[[ Records for this exercise open ]]

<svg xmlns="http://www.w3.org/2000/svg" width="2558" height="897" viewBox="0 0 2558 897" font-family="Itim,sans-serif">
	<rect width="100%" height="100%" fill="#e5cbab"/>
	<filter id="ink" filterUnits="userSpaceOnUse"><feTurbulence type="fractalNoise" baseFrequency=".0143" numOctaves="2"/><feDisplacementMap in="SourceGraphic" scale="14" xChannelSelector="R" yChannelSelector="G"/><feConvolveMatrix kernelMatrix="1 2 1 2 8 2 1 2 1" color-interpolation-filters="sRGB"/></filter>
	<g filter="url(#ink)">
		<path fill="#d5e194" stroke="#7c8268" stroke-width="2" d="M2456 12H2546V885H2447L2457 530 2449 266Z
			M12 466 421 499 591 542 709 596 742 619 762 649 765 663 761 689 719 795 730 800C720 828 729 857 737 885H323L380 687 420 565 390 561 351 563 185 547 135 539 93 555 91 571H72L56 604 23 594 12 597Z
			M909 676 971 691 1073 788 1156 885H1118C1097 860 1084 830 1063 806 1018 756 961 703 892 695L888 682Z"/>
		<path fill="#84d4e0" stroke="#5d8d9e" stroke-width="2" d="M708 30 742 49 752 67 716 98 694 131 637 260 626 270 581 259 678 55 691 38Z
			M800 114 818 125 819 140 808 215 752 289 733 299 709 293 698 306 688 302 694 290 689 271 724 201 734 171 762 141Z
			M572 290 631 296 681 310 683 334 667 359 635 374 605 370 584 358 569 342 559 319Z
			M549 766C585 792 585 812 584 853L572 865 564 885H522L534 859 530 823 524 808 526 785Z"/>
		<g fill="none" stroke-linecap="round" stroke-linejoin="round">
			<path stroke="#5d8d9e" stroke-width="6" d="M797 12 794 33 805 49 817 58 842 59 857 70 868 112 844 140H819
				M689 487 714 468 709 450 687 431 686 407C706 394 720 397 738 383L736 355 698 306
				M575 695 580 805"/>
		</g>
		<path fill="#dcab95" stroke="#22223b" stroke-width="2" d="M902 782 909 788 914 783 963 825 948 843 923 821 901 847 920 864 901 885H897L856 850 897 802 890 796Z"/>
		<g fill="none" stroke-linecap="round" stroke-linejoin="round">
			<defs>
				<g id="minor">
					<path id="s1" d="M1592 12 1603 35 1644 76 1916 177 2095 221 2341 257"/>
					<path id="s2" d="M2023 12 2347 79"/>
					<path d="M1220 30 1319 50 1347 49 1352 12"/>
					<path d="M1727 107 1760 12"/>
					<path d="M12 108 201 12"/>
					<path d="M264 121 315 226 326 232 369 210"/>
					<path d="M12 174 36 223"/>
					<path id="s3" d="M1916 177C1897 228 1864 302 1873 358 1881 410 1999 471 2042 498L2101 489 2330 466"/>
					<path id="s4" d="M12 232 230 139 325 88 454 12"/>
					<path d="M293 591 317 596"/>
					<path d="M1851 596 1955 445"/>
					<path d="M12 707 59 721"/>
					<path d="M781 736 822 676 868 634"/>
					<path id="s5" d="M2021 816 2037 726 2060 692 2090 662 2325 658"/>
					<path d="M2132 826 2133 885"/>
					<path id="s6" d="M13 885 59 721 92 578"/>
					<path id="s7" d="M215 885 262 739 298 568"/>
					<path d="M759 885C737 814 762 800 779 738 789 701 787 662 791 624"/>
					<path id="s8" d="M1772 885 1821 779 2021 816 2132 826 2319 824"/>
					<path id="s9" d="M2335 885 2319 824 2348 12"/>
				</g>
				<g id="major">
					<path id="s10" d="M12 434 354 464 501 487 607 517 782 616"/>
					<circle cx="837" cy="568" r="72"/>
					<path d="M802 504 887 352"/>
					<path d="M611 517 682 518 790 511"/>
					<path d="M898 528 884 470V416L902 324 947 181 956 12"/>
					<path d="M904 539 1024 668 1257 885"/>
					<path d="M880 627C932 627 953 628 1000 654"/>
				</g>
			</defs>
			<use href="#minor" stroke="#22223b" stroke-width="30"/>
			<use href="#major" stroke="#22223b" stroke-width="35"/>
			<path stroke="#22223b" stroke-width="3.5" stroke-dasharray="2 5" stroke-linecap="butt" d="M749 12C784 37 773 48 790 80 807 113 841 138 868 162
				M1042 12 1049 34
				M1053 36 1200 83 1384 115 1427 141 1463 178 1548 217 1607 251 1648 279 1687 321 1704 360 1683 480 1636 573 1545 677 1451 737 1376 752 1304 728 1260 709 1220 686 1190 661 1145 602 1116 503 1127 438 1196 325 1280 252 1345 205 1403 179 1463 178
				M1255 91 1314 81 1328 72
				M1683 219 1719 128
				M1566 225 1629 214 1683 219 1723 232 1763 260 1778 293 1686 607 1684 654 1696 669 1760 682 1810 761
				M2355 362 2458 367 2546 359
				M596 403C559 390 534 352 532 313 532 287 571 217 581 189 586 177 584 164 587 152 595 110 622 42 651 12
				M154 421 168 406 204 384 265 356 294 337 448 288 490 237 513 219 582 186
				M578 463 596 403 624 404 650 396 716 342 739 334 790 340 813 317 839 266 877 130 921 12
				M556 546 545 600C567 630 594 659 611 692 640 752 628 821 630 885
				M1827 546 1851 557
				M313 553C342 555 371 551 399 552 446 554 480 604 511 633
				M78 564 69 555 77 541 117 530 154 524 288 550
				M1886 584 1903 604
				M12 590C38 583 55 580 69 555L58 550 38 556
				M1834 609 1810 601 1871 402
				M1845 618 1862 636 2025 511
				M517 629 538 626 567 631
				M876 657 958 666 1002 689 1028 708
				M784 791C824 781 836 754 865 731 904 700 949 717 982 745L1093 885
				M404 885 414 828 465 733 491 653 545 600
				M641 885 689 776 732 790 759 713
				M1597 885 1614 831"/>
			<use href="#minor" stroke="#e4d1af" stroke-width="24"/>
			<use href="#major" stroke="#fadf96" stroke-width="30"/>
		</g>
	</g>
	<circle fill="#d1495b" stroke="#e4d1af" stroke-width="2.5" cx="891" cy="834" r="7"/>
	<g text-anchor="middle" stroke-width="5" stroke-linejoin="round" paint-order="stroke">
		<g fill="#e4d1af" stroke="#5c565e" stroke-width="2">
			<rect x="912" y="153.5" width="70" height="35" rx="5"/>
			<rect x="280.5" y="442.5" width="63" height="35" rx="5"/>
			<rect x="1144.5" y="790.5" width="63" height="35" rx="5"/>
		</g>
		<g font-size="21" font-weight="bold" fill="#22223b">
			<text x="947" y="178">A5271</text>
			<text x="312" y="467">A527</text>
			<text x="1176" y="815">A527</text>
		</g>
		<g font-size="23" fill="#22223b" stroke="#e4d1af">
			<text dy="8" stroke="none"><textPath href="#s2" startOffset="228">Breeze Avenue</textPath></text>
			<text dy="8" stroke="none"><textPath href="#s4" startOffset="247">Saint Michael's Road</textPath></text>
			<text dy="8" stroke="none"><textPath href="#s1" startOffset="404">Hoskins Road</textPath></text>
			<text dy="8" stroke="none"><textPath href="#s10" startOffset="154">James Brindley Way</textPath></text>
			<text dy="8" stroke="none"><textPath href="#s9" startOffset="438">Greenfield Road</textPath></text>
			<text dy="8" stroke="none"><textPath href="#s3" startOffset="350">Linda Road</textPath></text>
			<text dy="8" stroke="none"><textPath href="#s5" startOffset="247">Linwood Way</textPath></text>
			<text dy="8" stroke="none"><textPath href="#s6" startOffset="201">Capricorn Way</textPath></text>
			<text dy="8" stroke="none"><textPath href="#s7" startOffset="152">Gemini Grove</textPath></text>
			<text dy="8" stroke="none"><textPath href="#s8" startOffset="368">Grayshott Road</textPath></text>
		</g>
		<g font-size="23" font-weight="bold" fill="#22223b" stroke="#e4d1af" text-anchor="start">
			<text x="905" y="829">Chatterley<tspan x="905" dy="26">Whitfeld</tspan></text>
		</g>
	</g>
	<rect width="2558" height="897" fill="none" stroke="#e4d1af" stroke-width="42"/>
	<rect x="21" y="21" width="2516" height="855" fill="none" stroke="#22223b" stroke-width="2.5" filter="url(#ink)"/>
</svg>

[[ Records for this exercise closed ]]

Problem description: From the entries above, write out only the lines starting at the line that holds "M12 466 421" and ending at the line that holds "782 909 788", keeping both and matching them exactly.

Task response:
			M12 466 421 499 591 542 709 596 742 619 762 649 765 663 761 689 719 795 730 800C720 828 729 857 737 885H323L380 687 420 565 390 561 351 563 185 547 135 539 93 555 91 571H72L56 604 23 594 12 597Z
			M909 676 971 691 1073 788 1156 885H1118C1097 860 1084 830 1063 806 1018 756 961 703 892 695L888 682Z"/>
		<path fill="#84d4e0" stroke="#5d8d9e" stroke-width="2" d="M708 30 742 49 752 67 716 98 694 131 637 260 626 270 581 259 678 55 691 38Z
			M800 114 818 125 819 140 808 215 752 289 733 299 709 293 698 306 688 302 694 290 689 271 724 201 734 171 762 141Z
			M572 290 631 296 681 310 683 334 667 359 635 374 605 370 584 358 569 342 559 319Z
			M549 766C585 792 585 812 584 853L572 865 564 885H522L534 859 530 823 524 808 526 785Z"/>
		<g fill="none" stroke-linecap="round" stroke-linejoin="round">
			<path stroke="#5d8d9e" stroke-width="6" d="M797 12 794 33 805 49 817 58 842 59 857 70 868 112 844 140H819
				M689 487 714 468 709 450 687 431 686 407C706 394 720 397 738 383L736 355 698 306
				M575 695 580 805"/>
		</g>
		<path fill="#dcab95" stroke="#22223b" stroke-width="2" d="M902 782 909 788 914 783 963 825 948 843 923 821 901 847 920 864 901 885H897L856 850 897 802 890 796Z"/>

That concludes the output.